[Filmkritik] Das verborgene Gesicht

Verborgene

Dirigent Adrían und seine Freundin Belén sind aus Spanien nach Bogota gezogen, da ihm dort die Leitung der Philharmoniker übertragen wurde. Kurz darauf verschwindet Belén spurlos. In einem Abschiedsvideo erklärt sie jedoch, ihn wegen eines anderen verlassen zu haben. Er solle nicht nach ihr suchen. Ihr Freund ist zutiefst verletzt und lässt sich auf eine Affäre mit der Kellnerin Fabiana ein. Diese ist überglücklich, doch immer wenn sie ihren Geliebten besucht, scheint es in dessen Haus zu spuken.

Das verborgene Gesicht ist einer jener Filme, von deren Inhalt man so wenig wie möglich vorher erfahren sollte. Auch den Trailer gilt es zu meiden, da er entscheidende Szenen preisgeben soll. Sogar das Filmposter verrät schon zu viel (weshalb über dieser Kritik das DVD-Cover prangt). Man sollte sich also unvoreingenommen und frei jeglicher Erwartung auf die spanisch-kolumbianische Co-Produktion einlassen, denn nur so können sich ihre Stärken und ihre Wirkung voll entfalten.

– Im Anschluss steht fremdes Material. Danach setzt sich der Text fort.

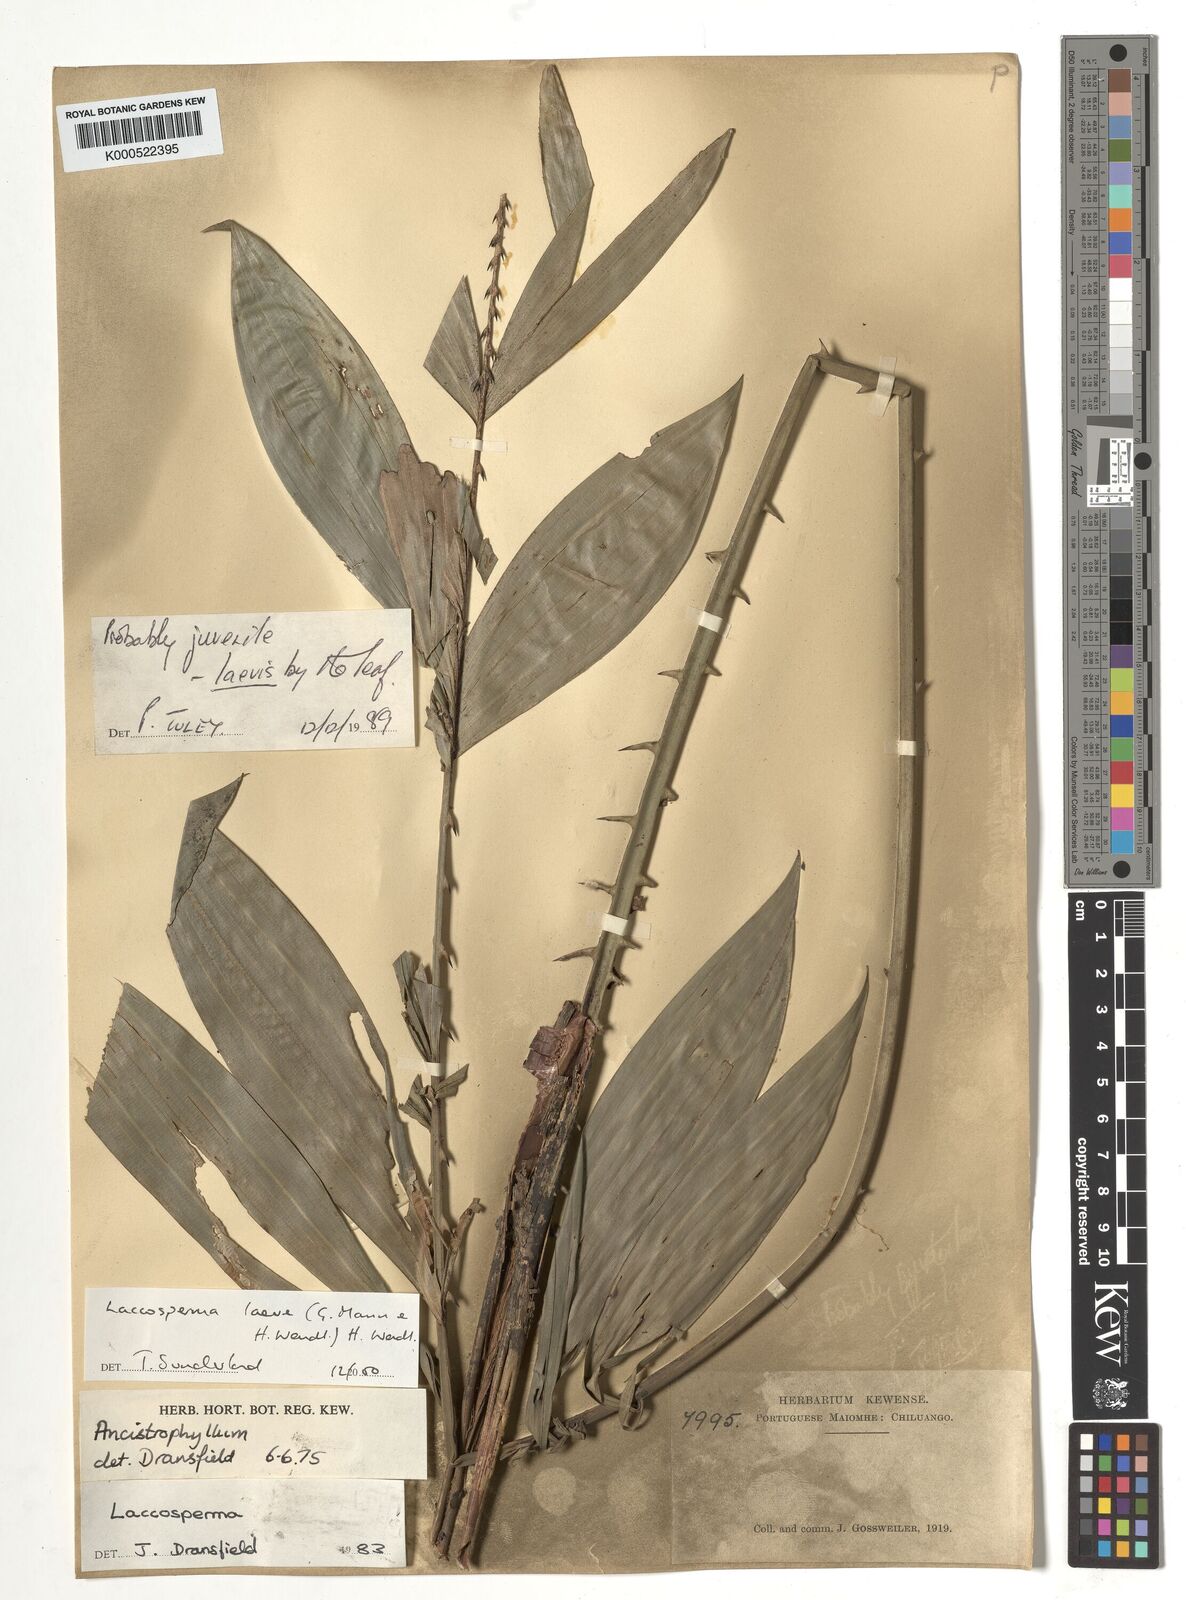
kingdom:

Die Handlung wird aus unterschiedlichen personellen aber auch räumlichen Perspektiven erzählt. Dabei entfaltet sich ein interessanter Mix aus Psychothriller und Beziehungsdrama gepaart mit wenigen Gruselelementen. Letztere sind es jedoch nicht, die für einen relativ konstanten Spannungsbogen sorgen, sondern die zahlreichen Kniffe und Wendungen, mit denen nicht gegeizt wird. Auch wenn manche etwas vorhersehbar ausfallen mögen, wird der Zuschauer rasch durch Unerwartetes entschädigt. Falsche Fährten werden gesetzt oder es gibt neue Information, welche die Dinge in einem völlig anderen Licht erscheinen lassen.

Die Figuren sind so angelegt, dass sie dem Zuschauer wenige Bezugspunkte bieten. Keine ist rundweg sympathisch. Das ist allerdings durchaus vorteilhaft. Sie alle haben ihre guten wie schlechten Charakterzüge, eigenen Motivationen und Vorgehensweisen. Das sorgt für zusätzliche Fragen und Unsicherheiten beim Zuschauer. Wer ist vertrauenswürdig? Wer hat welche Hintergedanken? Klar festzustellen ist, dass die beiden weiblichen Hauptfiguren vielschichtiger angelegt sind als ihr männlicher Partner Adrían. Er bleibt relativ oberflächlich und nichtssagend. Auch schauspielerisch liefert Darsteller Quim Gutierrez die schwächste Leistung des Ensembles. Am stärksten kann Clara Lago als Belén auftrumpfen. Da sich eine große Anzahl von Szenen allein auf sie konzentriert, wird der Zuschauer am stärksten in ihre Gedankenwelt und Entwicklung hineingezogen.

So sehr der Film auf der Spannungsebene überzeugen kann, so sehr hapert es mitunter an einer überzeugenden Herleitung gewisser Aktionen der Figuren oder von Abläufen. Die Gründe eines bestimmten Verhaltens wird nur angedeutet oder gleich völlig der Interpretation der Zuschauer überlassen. Andere Aspekte sind schlicht unlogisch. Es wäre schön gewesen, wenn die Inszenierung in diesen Bereichen sorgfältiger erfolgt wäre.

Insgesamt bietet Das verborgene Gesicht unterhaltsame Spannung, die trotz Schwächen zu überraschen weiß. So schnell wird man den Film wohl nicht vergessen. Die Altersfreigabe ist allerdings vielleicht etwas früh angesetzt.

Absolut überzeugende 7/10 Tickets

7Tickets

Das verborgene Gesicht (La Cara Oculta), 2011, Fox Deutschland.